◆ WHAT YOU HAVE TO DO: Find the line holding "contrast to the" in the entries below. Give it again exactly, along with every line after it up to and including the line holding "comfort, thanks to its complex flavors and".

◆ DATA EXTRACTS:

★ ★ ★ ★ ★

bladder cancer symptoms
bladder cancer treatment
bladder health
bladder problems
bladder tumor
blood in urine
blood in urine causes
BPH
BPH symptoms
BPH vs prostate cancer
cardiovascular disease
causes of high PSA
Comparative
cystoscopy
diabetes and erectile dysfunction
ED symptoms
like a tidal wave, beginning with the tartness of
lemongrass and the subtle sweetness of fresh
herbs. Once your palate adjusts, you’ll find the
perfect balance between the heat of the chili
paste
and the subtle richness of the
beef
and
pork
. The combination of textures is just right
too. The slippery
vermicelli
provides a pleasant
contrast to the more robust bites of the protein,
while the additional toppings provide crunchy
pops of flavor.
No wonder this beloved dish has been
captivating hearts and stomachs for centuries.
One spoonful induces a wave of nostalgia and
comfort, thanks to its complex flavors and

★ ★ ★ ★ ★

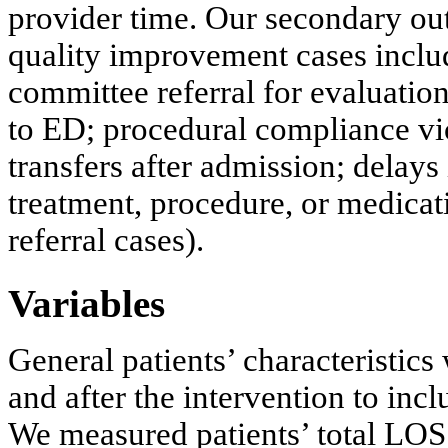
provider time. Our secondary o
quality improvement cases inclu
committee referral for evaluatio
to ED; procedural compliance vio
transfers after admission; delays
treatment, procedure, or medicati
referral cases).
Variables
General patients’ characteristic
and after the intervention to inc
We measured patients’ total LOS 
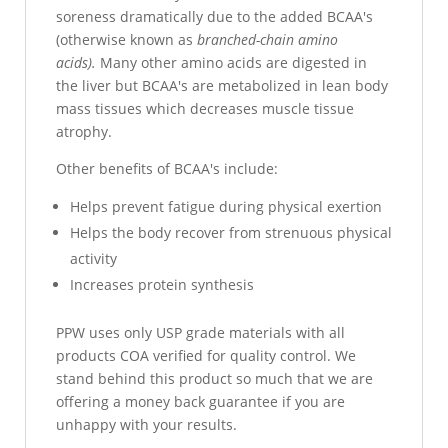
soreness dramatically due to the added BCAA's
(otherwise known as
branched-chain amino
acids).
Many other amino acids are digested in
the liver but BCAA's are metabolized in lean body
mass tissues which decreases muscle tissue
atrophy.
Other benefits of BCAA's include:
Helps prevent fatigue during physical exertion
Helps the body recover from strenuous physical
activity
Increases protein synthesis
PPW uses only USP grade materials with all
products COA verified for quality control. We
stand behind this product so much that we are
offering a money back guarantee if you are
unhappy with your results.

★ ★ ★ ★ ★

◆ OUTPUT OF THE EXERCISE:
contrast to the more robust bites of the protein,
while the additional toppings provide crunchy
pops of flavor.
No wonder this beloved dish has been
captivating hearts and stomachs for centuries.
One spoonful induces a wave of nostalgia and
comfort, thanks to its complex flavors and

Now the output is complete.